1711 Sandrine

Discovery
- Discovered by: E. Delporte
- Discovery site: Uccle Obs.
- Discovery date: 29 January 1935

Designations
- Named after: (grand-niece of astronomer) Georges Roland
- Alternative designations: 1935 BB · 1938 SF_{1} 1943 QE · 1949 WF 1951 CX_{1} · 1952 HG_{1} 1956 AH · 1956 AW 1956 DC · 1959 TR 1959 UH · A909 DJ
- Minor planet category: main-belt · (outer) Eos

Orbital characteristics
- Epoch 4 September 2017 (JD 2458000.5)
- Uncertainty parameter 0
- Observation arc: 107.82 yr (39,380 days)
- Aphelion: 3.3596 AU
- Perihelion: 2.6666 AU
- Semi-major axis: 3.0131 AU
- Eccentricity: 0.1150
- Orbital period (sidereal): 5.23 yr (1,910 days)
- Mean anomaly: 5.6639°
- Mean motion: 0° 11^{m} 18.24^{s} / day
- Inclination: 11.095°
- Longitude of ascending node: 134.78°
- Argument of perihelion: 251.25°

Physical characteristics
- Dimensions: 22.929±0.364 km
- Geometric albedo: 0.133±0.011
- Spectral type: Tholen = S B–V = 0.855 U–B = 0.447
- Absolute magnitude (H): 11.01

= 1711 Sandrine =

Asteroid

1711 Sandrine, provisional designation , is a stony Eoan asteroid from the outer region of the asteroid belt, approximately 23 kilometers in diameter.

This asteroid was discovered on 29 January 1935, by Belgian astronomer Eugène Delporte at the Royal Observatory of Belgium in Uccle. It was named after the grand-niece of astronomer Georges Roland.

== Classification and orbit ==

Sandrine is a member of the Eos family (606), the largest asteroid family in the outer main belt consisting of nearly 10,000 asteroids. It orbits the Sun in the outer main-belt at a distance of 2.7–3.4 AU once every 5 years and 3 months (1,910 days). Its orbit has an eccentricity of 0.12 and an inclination of 11° with respect to the ecliptic. The body's observation arc begins with its official discovery observation. Its first observation at Heidelberg in 1909, when it was identified as , has been discarded.

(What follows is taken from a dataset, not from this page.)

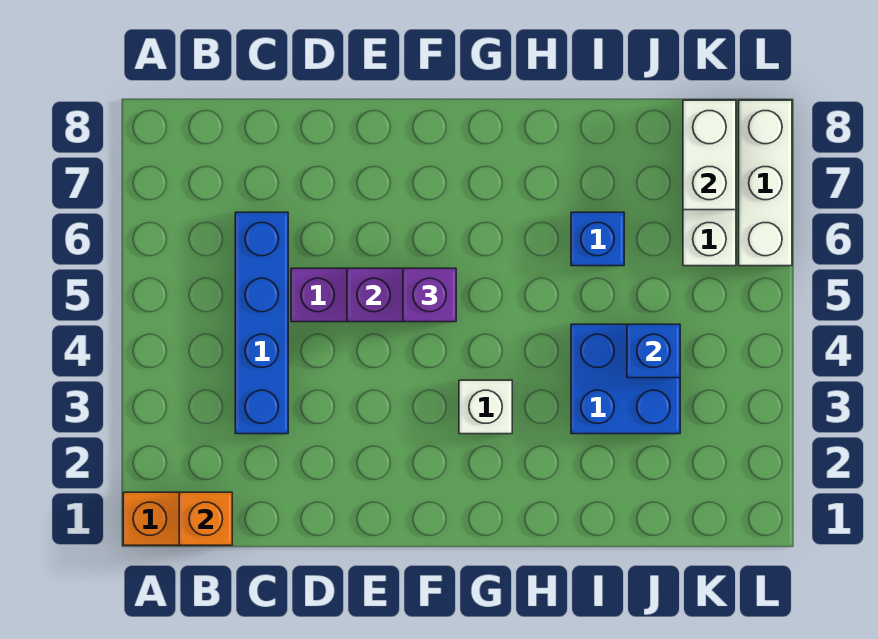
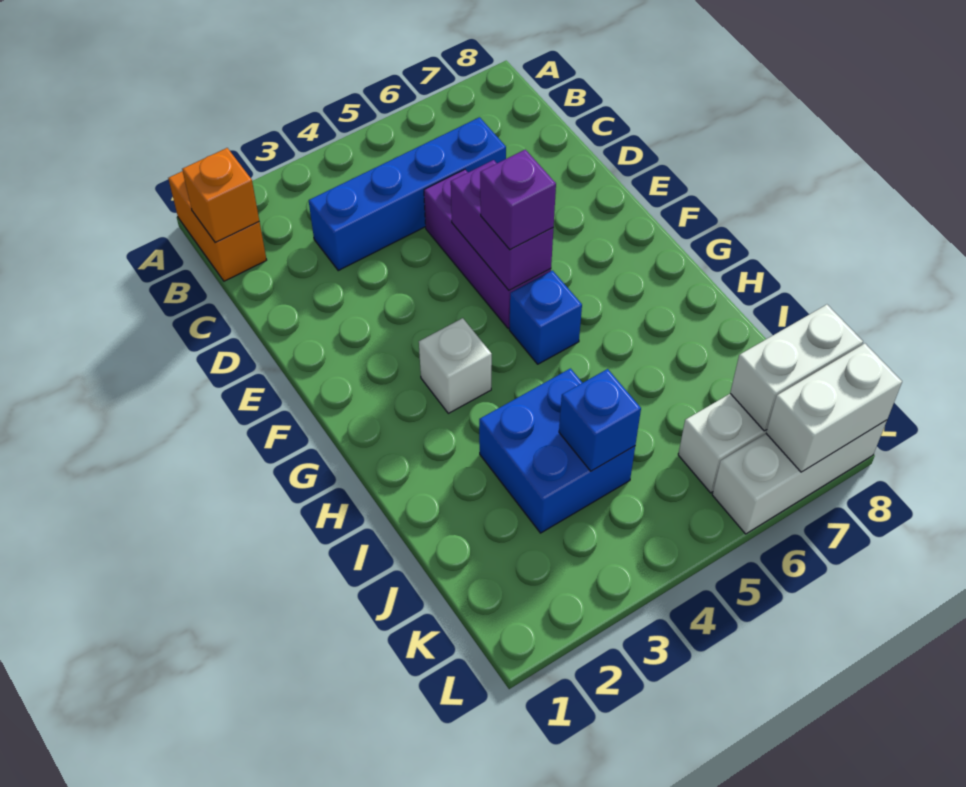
blue brick I6 level 1 -> blue brick G5 level 1
none -> white brick L7:L8 level 2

== Physical characteristics ==

In the Tholen classification, Sandrine is characterized as a common S-type asteroid.

=== Diameter and albedo ===

According to the survey carried out by NASA's Wide-field Infrared Survey Explorer with its subsequent NEOWISE mission, Sandrine measures 22.93 kilometers in diameter, and its surface has an albedo of 0.133. It has an absolute magnitude of 11.01.

=== Lightcurves ===

As of 2017, Sandrines rotation period and shape remain unknown.

== Naming ==

This minor planet was named after Sandrine, a grand-niece of Georges Roland, astronomer at Uccle and co-discoverer of Comet Arend–Roland. Delporte also named 1707 Chantal and 1848 Delvaux after family members of his collaborator. The official naming citation was published by the Minor Planet Center on 8 April 1982 (M.P.C. 6832).